_TASK MATERIAL_.
::::::::

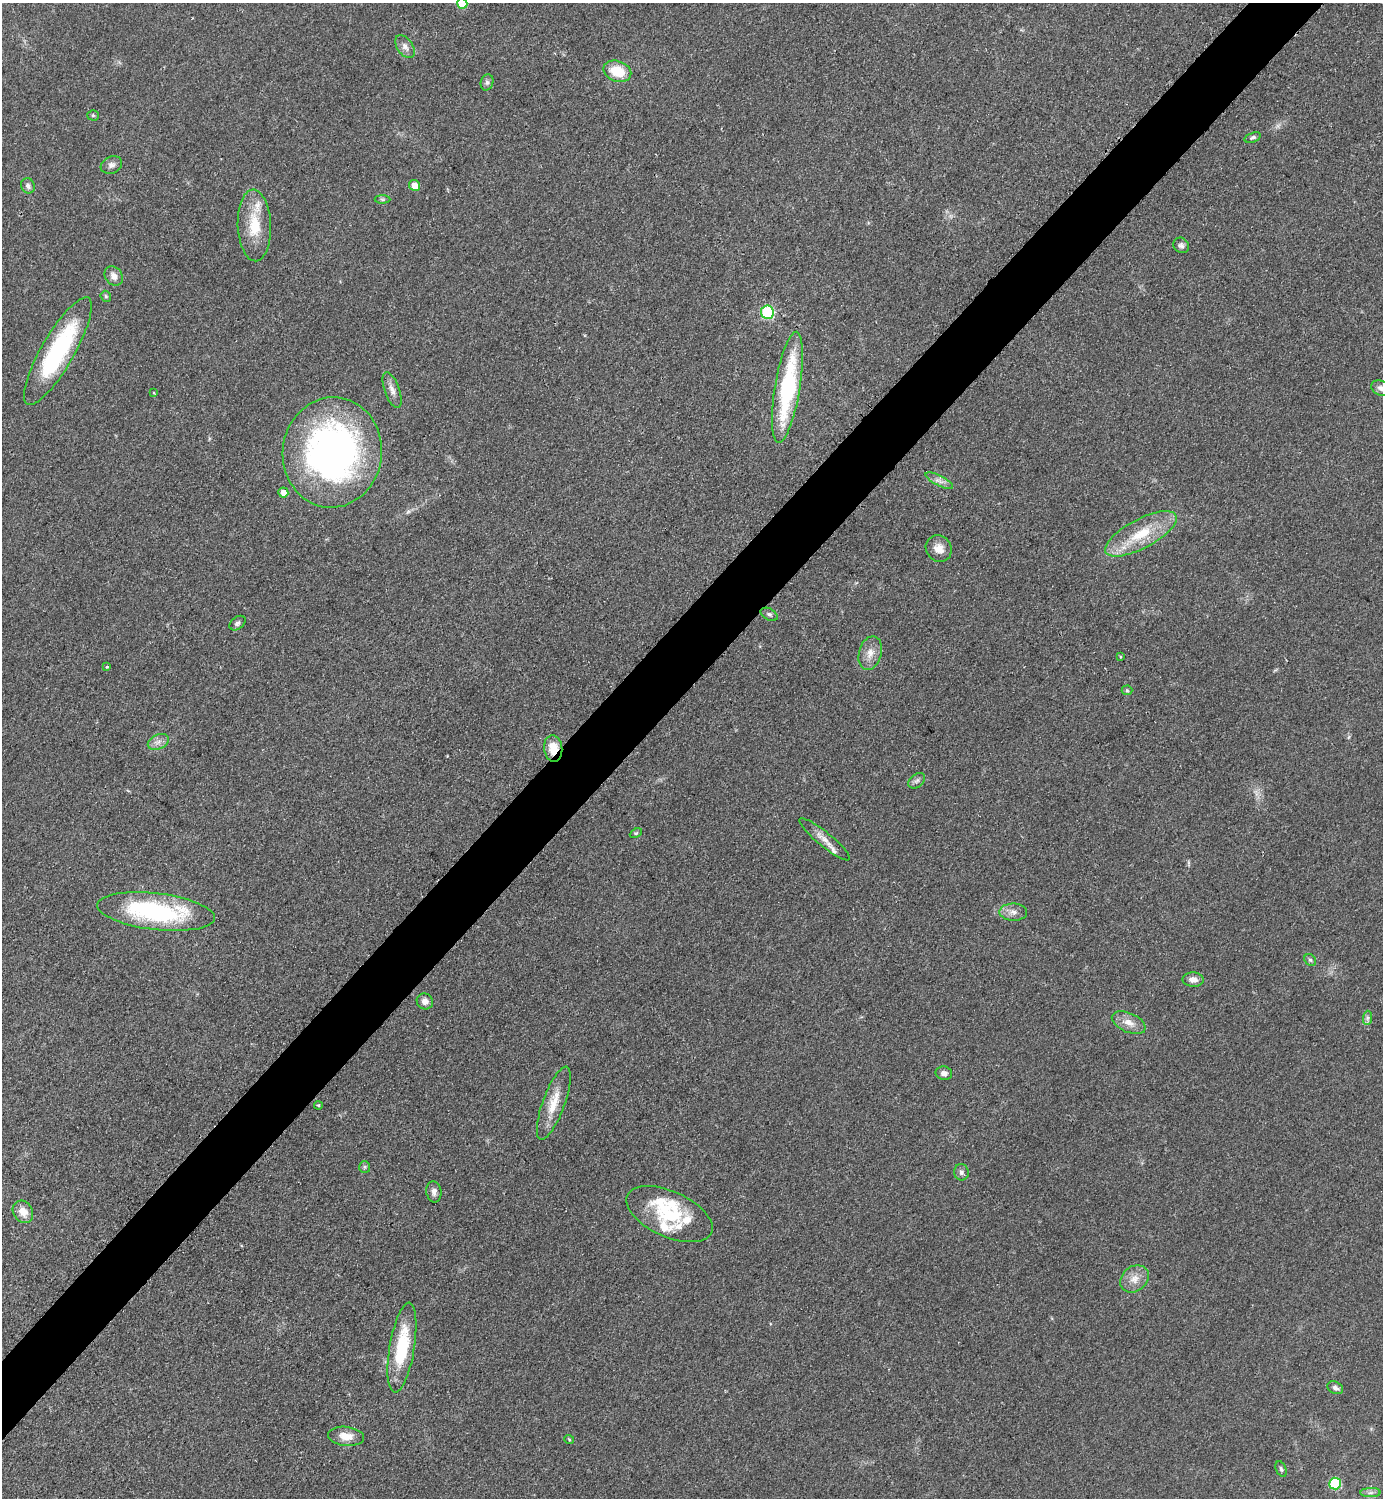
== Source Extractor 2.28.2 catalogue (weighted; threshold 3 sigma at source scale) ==
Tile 10 of 4 x 4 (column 2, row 3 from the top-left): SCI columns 1695-3075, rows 1503-2998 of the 6005 x 6005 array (HDU 1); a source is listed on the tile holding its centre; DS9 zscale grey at full resolution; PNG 1385 x 1500 px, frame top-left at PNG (2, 3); each listed source drawn as its Kron ellipse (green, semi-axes under 4 px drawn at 4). Shown black and unused: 5% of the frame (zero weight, under 2 of 3 exposures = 1% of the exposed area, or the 3 px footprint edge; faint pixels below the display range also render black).
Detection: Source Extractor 2.28.2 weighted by HDU 2 'WHT'; one run over the whole footprint, this tile lists its part. Background 0.0784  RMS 0.0081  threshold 0.0367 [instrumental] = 3 sigma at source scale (4.5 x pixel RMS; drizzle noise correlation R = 1.50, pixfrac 1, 0.05/0.05 arcsec/px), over >= 5 px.
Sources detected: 67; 1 cosmic-ray / hot-pixel residue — neither listed nor drawn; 7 inside a brighter listed object's ellipse — not listed separately; the other 59 listed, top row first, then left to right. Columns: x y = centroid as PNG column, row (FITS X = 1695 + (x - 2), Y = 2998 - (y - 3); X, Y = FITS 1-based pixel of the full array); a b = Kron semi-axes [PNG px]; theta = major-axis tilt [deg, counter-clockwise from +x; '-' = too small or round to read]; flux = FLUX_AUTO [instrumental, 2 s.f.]
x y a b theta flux
462 3 5 5 - 26
405 47 13 8 -55 4.7
617 71 14 10 -22 21
487 82 8 6 75 2.2
93 115 5 5 - 1.2
1253 138 8 4 18 1.7
111 165 11 8 22 3.6
414 185 6 5 - 9
28 186 8 6 -61 3
382 199 8 4 -1 1.2
254 225 36 16 -88 27
1181 245 8 7 - 2.6
114 276 10 8 -53 5.6
106 296 6 5 - 1.2
767 312 7 6 - 74
58 351 61 16 60 110
787 387 56 12 81 96
1381 388 10 7 -22 4
392 390 19 7 -70 5.6
153 392 3 3 - 1.8
332 452 55 49 83 330
939 481 15 5 -27 4.2
283 493 5 5 - 7.9
1141 534 40 14 28 33
939 549 14 12 -47 8.1
769 614 9 5 -29 1.9
237 623 9 6 36 2.3
870 653 17 11 74 8.9
1120 657 4 2 - 0.63
107 667 3 3 - 0.91
1127 690 5 5 - 1.2
158 742 11 7 25 4.5
553 748 13 9 -84 14
917 781 9 6 40 2.7
636 833 6 4 25 1
825 839 32 7 -39 8.4
156 912 59 18 -7 120
1013 912 14 8 -2 5.3
1310 960 6 5 - 1.6
1193 980 10 7 -3 5.7
425 1001 8 8 - 4.1
1367 1018 7 4 89 2.1
1129 1023 18 9 -23 8.4
944 1073 8 6 -11 3.8
554 1103 38 11 70 18
318 1105 4 4 - 0.83
365 1167 6 5 - 1.3
961 1172 8 7 - 2.7
434 1192 10 7 -83 3.9
23 1212 12 9 -57 8.3
669 1214 46 22 -24 43
1134 1279 15 12 39 9.2
402 1348 45 12 80 48
1335 1388 8 6 -26 2.7
346 1436 18 9 -6 11
569 1439 5 3 - 0.78
1281 1469 8 5 -67 1.7
1335 1483 6 6 - 50
1371 1493 10 4 1 2.8
Overlapping masked pixels (flux is a lower limit): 1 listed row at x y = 553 748
Isophote crosses this tile's border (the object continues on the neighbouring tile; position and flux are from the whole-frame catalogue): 2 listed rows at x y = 462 3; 1381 388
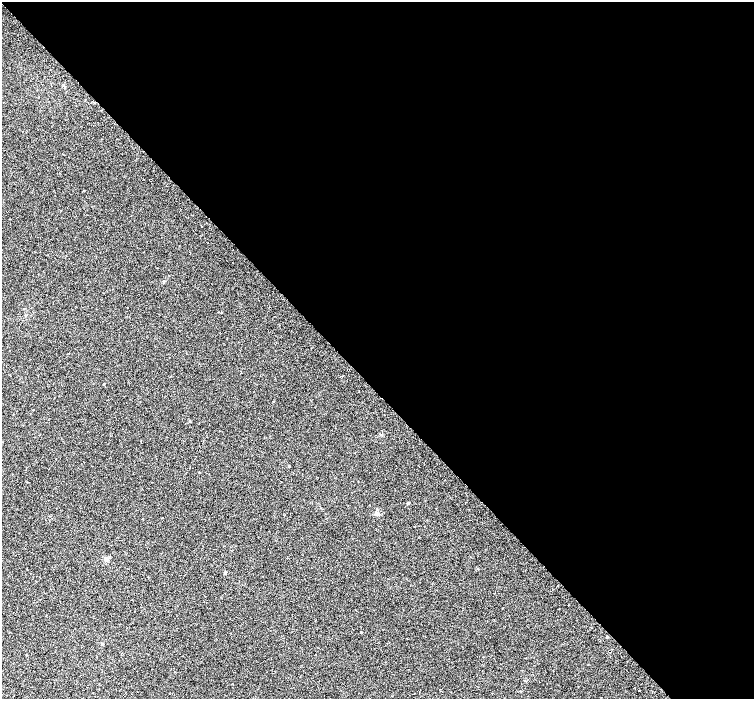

::::::::

_GOAL_.
Report each line of the records that contains the string "ellipse". Case counts.

_TASK OUTPUT_.
Tile 10 of 4 x 4 (column 2, row 3 from the top-left): SCI columns 1695-3075, rows 1503-2998 of the 6005 x 6005 array (HDU 1); a source is listed on the tile holding its centre; DS9 zscale grey at full resolution; PNG 1385 x 1500 px, frame top-left at PNG (2, 3); each listed source drawn as its Kron ellipse (green, semi-axes under 4 px drawn at 4). Shown black and unused: 5% of the frame (zero weight, under 2 of 3 exposures = 1% of the exposed area, or the 3 px footprint edge; faint pixels below the display range also render black).
Sources detected: 67; 1 cosmic-ray / hot-pixel residue — neither listed nor drawn; 7 inside a brighter listed object's ellipse — not listed separately; the other 59 listed, top row first, then left to right. Columns: x y = centroid as PNG column, row (FITS X = 1695 + (x - 2), Y = 2998 - (y - 3); X, Y = FITS 1-based pixel of the full array); a b = Kron semi-axes [PNG px]; theta = major-axis tilt [deg, counter-clockwise from +x; '-' = too small or round to read]; flux = FLUX_AUTO [instrumental, 2 s.f.]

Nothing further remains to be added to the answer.